## Begin Provided records

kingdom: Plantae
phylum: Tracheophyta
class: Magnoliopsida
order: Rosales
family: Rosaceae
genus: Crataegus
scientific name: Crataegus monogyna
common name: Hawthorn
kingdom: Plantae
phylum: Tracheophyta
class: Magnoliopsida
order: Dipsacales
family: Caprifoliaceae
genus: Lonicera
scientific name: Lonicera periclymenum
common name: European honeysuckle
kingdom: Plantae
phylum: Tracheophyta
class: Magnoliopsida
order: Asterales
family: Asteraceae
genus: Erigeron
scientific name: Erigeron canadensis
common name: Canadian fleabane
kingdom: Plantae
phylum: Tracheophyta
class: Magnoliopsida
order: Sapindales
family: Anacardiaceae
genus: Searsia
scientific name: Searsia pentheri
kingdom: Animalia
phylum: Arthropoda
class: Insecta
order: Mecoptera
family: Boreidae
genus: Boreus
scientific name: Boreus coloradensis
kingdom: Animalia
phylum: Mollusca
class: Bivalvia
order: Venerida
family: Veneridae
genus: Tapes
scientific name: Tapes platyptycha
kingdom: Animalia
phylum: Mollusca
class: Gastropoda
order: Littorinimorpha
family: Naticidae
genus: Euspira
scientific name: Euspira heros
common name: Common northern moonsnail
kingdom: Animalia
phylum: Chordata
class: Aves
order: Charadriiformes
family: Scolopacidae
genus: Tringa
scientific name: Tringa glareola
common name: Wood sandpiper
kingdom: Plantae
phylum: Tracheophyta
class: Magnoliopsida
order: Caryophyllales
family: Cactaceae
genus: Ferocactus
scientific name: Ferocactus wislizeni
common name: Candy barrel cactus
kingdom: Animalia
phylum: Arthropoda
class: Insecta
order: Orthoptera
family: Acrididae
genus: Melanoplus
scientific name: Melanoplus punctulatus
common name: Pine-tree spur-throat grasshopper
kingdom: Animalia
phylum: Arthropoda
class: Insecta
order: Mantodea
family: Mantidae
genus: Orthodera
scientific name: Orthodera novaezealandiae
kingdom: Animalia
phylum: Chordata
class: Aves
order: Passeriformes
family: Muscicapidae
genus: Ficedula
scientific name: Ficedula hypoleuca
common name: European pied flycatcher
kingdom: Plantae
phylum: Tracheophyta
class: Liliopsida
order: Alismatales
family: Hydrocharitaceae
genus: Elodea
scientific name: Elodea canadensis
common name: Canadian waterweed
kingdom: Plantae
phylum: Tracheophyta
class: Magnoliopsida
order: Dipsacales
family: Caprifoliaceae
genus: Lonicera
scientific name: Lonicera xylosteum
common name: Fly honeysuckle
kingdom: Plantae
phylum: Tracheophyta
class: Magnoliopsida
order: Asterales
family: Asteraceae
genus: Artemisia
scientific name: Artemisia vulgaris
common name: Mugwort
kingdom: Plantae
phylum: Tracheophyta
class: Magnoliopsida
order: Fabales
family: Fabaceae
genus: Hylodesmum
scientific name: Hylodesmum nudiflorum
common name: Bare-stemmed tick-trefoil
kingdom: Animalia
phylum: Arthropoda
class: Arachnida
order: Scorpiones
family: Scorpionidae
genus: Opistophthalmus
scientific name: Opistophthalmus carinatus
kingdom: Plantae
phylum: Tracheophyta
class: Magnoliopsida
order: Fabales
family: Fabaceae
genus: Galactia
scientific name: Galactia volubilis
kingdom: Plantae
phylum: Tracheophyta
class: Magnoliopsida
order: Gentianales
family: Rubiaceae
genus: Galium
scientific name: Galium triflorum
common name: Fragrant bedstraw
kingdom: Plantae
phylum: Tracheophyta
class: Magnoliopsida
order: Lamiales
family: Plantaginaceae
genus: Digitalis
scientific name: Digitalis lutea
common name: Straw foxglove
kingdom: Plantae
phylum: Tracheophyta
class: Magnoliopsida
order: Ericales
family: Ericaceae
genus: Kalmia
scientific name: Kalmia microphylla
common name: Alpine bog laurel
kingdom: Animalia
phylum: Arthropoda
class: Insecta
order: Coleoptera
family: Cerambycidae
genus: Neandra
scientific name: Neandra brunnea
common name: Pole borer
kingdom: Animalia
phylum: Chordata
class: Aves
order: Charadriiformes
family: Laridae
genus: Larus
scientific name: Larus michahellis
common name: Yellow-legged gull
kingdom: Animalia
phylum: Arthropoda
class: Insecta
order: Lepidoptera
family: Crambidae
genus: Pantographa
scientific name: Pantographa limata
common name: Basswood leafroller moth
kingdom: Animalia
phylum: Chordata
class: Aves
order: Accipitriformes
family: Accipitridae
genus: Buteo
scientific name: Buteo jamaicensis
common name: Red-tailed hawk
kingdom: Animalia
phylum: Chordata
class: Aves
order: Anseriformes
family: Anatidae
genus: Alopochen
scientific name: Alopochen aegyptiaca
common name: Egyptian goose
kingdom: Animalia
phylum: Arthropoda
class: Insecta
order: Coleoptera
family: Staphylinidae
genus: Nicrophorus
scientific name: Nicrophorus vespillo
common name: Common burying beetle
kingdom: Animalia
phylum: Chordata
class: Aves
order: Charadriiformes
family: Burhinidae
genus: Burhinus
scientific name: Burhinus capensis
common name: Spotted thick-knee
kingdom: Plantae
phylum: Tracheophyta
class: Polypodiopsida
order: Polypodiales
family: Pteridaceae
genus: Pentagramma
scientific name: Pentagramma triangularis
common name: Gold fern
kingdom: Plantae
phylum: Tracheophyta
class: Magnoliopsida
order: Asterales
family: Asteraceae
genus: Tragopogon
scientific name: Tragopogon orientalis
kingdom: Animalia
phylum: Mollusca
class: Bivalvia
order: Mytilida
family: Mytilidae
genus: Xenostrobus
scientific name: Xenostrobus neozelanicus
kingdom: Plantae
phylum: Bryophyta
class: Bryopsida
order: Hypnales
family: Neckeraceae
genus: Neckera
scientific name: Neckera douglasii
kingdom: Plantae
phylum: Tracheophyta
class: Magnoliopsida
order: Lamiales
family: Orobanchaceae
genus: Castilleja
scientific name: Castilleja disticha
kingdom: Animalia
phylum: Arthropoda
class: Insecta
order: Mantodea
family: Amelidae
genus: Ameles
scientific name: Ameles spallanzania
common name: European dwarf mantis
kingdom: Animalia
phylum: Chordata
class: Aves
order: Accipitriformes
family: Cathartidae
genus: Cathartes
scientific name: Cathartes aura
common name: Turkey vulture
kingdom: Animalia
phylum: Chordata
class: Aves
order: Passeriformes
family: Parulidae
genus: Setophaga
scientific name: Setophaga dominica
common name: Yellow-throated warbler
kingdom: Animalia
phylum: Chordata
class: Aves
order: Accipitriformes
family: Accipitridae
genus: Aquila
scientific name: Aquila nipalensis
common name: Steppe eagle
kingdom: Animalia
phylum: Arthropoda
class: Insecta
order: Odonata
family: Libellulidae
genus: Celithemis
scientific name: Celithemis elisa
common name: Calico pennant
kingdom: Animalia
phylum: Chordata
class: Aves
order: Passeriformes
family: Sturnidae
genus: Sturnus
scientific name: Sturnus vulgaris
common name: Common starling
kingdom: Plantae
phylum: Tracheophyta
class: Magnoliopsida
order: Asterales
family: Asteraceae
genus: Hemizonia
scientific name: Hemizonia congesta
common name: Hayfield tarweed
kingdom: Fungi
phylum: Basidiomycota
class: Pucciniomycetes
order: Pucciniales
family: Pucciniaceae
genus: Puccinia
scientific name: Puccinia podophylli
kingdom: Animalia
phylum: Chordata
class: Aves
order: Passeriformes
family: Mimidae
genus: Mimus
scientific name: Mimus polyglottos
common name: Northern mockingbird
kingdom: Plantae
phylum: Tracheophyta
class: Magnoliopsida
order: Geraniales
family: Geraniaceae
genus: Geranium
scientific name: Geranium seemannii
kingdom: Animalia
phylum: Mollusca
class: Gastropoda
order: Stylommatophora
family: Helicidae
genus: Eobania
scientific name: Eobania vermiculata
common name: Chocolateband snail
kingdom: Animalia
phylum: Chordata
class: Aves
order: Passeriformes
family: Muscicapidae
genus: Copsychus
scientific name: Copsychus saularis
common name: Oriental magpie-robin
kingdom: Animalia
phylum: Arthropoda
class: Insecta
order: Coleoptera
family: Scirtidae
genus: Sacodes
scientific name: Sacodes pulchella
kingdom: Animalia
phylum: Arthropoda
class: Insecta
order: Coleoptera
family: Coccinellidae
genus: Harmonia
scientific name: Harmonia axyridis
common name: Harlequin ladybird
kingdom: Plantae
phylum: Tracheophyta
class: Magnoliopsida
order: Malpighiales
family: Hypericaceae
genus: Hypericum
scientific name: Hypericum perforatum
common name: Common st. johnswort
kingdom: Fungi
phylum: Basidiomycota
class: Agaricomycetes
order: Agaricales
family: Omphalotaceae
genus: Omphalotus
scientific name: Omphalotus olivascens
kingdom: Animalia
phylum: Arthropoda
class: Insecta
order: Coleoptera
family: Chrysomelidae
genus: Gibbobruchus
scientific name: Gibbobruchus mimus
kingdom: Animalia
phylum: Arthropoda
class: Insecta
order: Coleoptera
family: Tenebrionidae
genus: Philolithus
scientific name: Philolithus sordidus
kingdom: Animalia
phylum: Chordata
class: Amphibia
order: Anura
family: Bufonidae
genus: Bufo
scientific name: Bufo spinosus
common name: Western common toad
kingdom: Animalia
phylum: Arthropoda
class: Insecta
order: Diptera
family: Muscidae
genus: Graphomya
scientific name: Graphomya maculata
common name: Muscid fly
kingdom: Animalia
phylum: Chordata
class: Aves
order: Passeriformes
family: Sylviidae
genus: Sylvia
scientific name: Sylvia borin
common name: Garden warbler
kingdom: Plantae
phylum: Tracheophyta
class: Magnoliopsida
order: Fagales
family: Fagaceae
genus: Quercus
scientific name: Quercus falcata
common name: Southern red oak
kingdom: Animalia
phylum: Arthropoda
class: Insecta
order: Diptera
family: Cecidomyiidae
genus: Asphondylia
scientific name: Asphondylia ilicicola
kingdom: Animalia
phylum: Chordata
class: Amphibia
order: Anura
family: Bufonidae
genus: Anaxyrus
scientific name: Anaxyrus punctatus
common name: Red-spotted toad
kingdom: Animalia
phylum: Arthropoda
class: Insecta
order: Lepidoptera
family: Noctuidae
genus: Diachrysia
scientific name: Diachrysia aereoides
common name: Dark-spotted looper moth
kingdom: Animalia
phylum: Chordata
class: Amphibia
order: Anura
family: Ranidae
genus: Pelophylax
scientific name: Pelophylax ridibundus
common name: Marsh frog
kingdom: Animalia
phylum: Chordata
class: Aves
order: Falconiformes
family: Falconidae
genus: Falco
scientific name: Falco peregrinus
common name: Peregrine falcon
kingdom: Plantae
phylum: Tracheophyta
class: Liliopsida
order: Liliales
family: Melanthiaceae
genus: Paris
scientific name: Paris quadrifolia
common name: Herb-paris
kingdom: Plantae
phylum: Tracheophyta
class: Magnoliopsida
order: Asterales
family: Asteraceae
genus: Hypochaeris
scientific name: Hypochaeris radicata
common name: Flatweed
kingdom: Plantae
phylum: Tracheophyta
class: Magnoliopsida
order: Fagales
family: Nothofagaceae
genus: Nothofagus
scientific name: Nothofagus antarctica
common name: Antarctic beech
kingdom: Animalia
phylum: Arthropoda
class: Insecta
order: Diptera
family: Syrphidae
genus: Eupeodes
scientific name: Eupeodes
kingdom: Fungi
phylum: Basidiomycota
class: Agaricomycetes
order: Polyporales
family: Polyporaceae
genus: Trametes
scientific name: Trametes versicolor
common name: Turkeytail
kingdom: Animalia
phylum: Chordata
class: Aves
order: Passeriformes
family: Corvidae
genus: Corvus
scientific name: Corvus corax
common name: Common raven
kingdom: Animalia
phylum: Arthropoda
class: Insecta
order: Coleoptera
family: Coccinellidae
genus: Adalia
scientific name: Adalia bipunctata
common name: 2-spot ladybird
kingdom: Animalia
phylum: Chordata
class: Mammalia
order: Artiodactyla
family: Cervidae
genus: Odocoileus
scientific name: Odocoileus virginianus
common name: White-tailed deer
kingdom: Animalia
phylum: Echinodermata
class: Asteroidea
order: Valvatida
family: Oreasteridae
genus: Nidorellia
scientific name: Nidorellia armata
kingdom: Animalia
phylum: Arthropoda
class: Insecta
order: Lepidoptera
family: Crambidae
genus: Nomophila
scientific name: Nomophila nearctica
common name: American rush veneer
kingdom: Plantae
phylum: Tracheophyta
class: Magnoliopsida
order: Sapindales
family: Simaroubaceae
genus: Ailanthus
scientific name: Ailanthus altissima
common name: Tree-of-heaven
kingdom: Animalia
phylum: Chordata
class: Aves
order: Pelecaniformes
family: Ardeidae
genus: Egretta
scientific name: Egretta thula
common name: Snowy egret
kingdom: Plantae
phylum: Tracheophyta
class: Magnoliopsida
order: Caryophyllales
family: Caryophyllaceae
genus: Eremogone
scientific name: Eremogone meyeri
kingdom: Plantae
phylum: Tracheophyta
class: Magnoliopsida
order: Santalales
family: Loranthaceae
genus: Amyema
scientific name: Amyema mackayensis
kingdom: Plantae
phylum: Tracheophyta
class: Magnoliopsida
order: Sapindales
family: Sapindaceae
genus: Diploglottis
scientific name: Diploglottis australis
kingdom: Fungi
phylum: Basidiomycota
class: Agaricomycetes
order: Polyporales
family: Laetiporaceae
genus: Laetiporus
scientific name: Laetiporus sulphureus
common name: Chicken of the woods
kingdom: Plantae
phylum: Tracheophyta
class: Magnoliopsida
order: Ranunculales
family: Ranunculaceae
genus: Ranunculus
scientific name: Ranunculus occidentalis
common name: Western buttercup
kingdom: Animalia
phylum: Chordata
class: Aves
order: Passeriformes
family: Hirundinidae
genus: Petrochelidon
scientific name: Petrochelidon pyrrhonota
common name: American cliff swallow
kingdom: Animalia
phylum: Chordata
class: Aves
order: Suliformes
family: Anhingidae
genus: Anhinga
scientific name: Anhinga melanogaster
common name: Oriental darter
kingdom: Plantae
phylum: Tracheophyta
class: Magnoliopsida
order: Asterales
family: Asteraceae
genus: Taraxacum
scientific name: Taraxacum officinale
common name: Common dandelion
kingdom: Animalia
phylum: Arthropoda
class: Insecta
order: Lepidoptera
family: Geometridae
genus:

## End Provided records

— Written request —
Copy every line from the top of the rows down to and including the line that contains "family: Cactaceae". Keep each line unchanged.

— Solved problem —
kingdom: Plantae
phylum: Tracheophyta
class: Magnoliopsida
order: Rosales
family: Rosaceae
genus: Crataegus
scientific name: Crataegus monogyna
common name: Hawthorn
kingdom: Plantae
phylum: Tracheophyta
class: Magnoliopsida
order: Dipsacales
family: Caprifoliaceae
genus: Lonicera
scientific name: Lonicera periclymenum
common name: European honeysuckle
kingdom: Plantae
phylum: Tracheophyta
class: Magnoliopsida
order: Asterales
family: Asteraceae
genus: Erigeron
scientific name: Erigeron canadensis
common name: Canadian fleabane
kingdom: Plantae
phylum: Tracheophyta
class: Magnoliopsida
order: Sapindales
family: Anacardiaceae
genus: Searsia
scientific name: Searsia pentheri
kingdom: Animalia
phylum: Arthropoda
class: Insecta
order: Mecoptera
family: Boreidae
genus: Boreus
scientific name: Boreus coloradensis
kingdom: Animalia
phylum: Mollusca
class: Bivalvia
order: Venerida
family: Veneridae
genus: Tapes
scientific name: Tapes platyptycha
kingdom: Animalia
phylum: Mollusca
class: Gastropoda
order: Littorinimorpha
family: Naticidae
genus: Euspira
scientific name: Euspira heros
common name: Common northern moonsnail
kingdom: Animalia
phylum: Chordata
class: Aves
order: Charadriiformes
family: Scolopacidae
genus: Tringa
scientific name: Tringa glareola
common name: Wood sandpiper
kingdom: Plantae
phylum: Tracheophyta
class: Magnoliopsida
order: Caryophyllales
family: Cactaceae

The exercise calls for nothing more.